O Outono não é, nestes campos do Sul,  o estertor a caminho do Inverno. A morte instalou-se com o esplendor do restolho, no final do Verão. O Outono é quando a erva desponta desse restolho entumecido da humidade das noites longas de Novembro. Aqui na quinta, a aproximação do Inverno é tempo da vida. Tudo renasce para tudo morrer. A Primavera, bem a Primavera é a redundância da vida. É, diríamos, a adolescência do ciclo

anual. O Verão é o fim. E cada fim é apenas o começo do princípio (msier De La palisse não diria melhor).

Como vos dizia o aproximar do Inverno traz trabalho acrescido à quinta. Trazer lenha para junto do monte para a cortar à machadada ou com a moto-serra e recriar a horta são os meus trabalhos favoritos. Hoje carreguei a minha pick-up de lenha de alfarrobeira e oliveira (lenha seca e pernadas caídas que resultam da auto-poda das alfarrobeiras - chega a cair mais de metade da copa e com um barulho assustador) e despejei-a junto ao armazém. Armei-me de machado e cortei lenha para uma semana de lareira.Ah, já me esquecia, hoje é o dia da primeira noite, da primeira noite de fogo dentro de casa. Esta noite a Betty não sairá de casa. Enroscada na sua cama junto à lareira, sonhará com ratos toda a noite. Já agora, o outro doméstico da casa, este o verdadeiramente doméstico que a atrás citada nada de doméstica tem, D. Matrix ladrava, ladrava no quintal enquanto eu machadava a madeira cansada. Nestas ocasiões não pode andar por perto ou ainda o racho. Aliás, nem eu devia andar por perto... e ainda por cima tem estado em prisão domiciliária durante o dia por comer galinhas à vizinhança.

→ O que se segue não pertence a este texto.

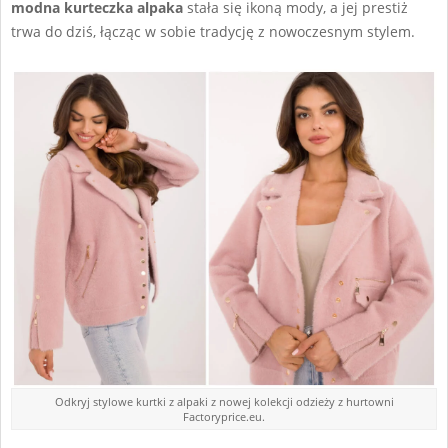
modna kurteczka alpaka
stała się ikoną mody, a jej prestiż
trwa do dziś, łącząc w sobie tradycję z nowoczesnym stylem.
Odkryj stylowe kurtki z alpaki z nowej kolekcji odzieży z hurtowni
Factoryprice.eu.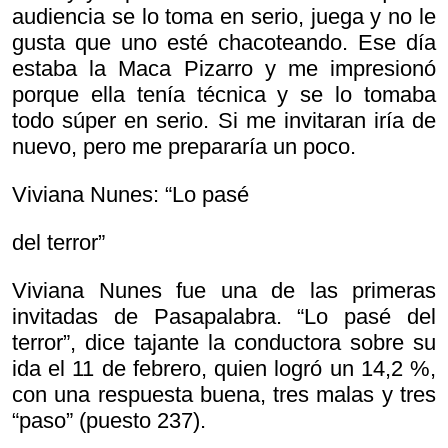
audiencia se lo toma en serio, juega y no le
gusta que uno esté chacoteando. Ese día
estaba la Maca Pizarro y me impresionó
porque ella tenía técnica y se lo tomaba
todo súper en serio. Si me invitaran iría de
nuevo, pero me prepararía un poco.
Viviana Nunes: “Lo pasé
del terror”
Viviana Nunes fue una de las primeras
invitadas de Pasapalabra. “Lo pasé del
terror”, dice tajante la conductora sobre su
ida el 11 de febrero, quien logró un 14,2 %,
con una respuesta buena, tres malas y tres
“paso” (puesto 237).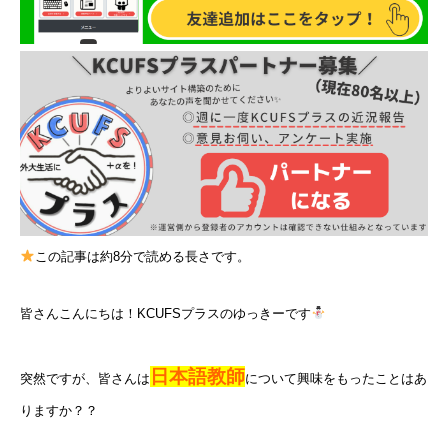
この記事は約8分で読める長さです。
皆さんこんにちは！KCUFSプラスのゆっきーです
日本語教師
突然ですが、皆さんは
について興味をもったことはあ
りますか？？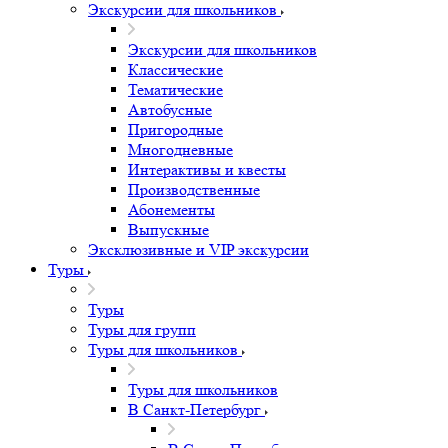
Экскурсии для школьников
Экскурсии для школьников
Классические
Тематические
Автобусные
Пригородные
Многодневные
Интерактивы и квесты
Производственные
Абонементы
Выпускные
Эксклюзивные и VIP экскурсии
Туры
Туры
Туры для групп
Туры для школьников
Туры для школьников
В Санкт-Петербург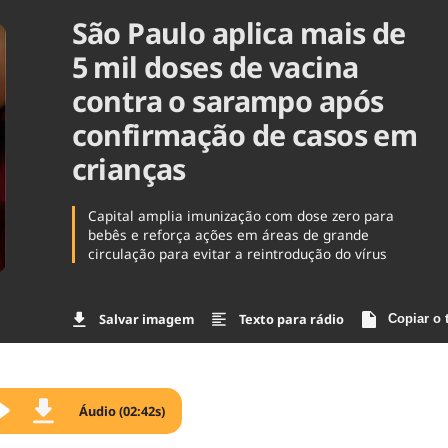
São Paulo aplica mais de
Agronegóc
Brasil
5 mil doses de vacina
Brasil Mine
Ciência & 
contra o sarampo após
Cinema
confirmação de casos em
Comporta
crianças
Capital amplia imunização com dose zero para
bebês e reforça ações em áreas de grande
circulação para evitar a reintrodução do vírus
Salvar imagem
Texto para rádio
Copiar o 
Áudio (02:42s)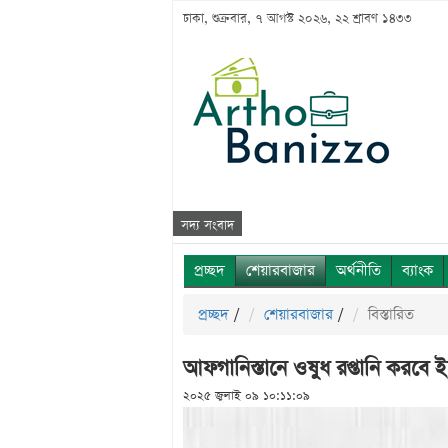
ঢাকা, শুক্রবার, ৭ আগস্ট ২০২৬, ২২ শ্রাবণ ১৪৩৩
সদ্য সংবাদ
প্রচ্ছদ
শেয়ারবাজার
অর্থনীতি
ব্যাংক
প্রচ্ছদ
/
শেয়ারবাজার
/
বিস্তারিত
আফগানিস্তানে ওষুধ রপ্তানি করবে ইন
২০২৫ জুলাই ০৯ ১০:১১:০৯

Mas o que me deu mais gozo foi o recriar da horta. Já tinha lavrado a terra prometida com o trator. Hoje foi só misturar na terra o composto do diligente compostor, lançar a semente à terra e, com um ancinho centenário, misturar e enterrar. Depois da rega abundante dos quatro canteiros com, por ordem alfabética, alfaces, coentros, rabanetes e salsa, armei um banco corrido com uma travessa (solipa) da linha do comboio junto à horta e, enquanto via o sol mergulha ao fundo da quinta, fumei um cigarrito sentado na bancada lateral. Sim, que uma horta, ao contrário do que os parolos da cidade pensam(pronto, não se zanguem, os parolos de todo o lado) é um espetáculo permanente e em constante mutação.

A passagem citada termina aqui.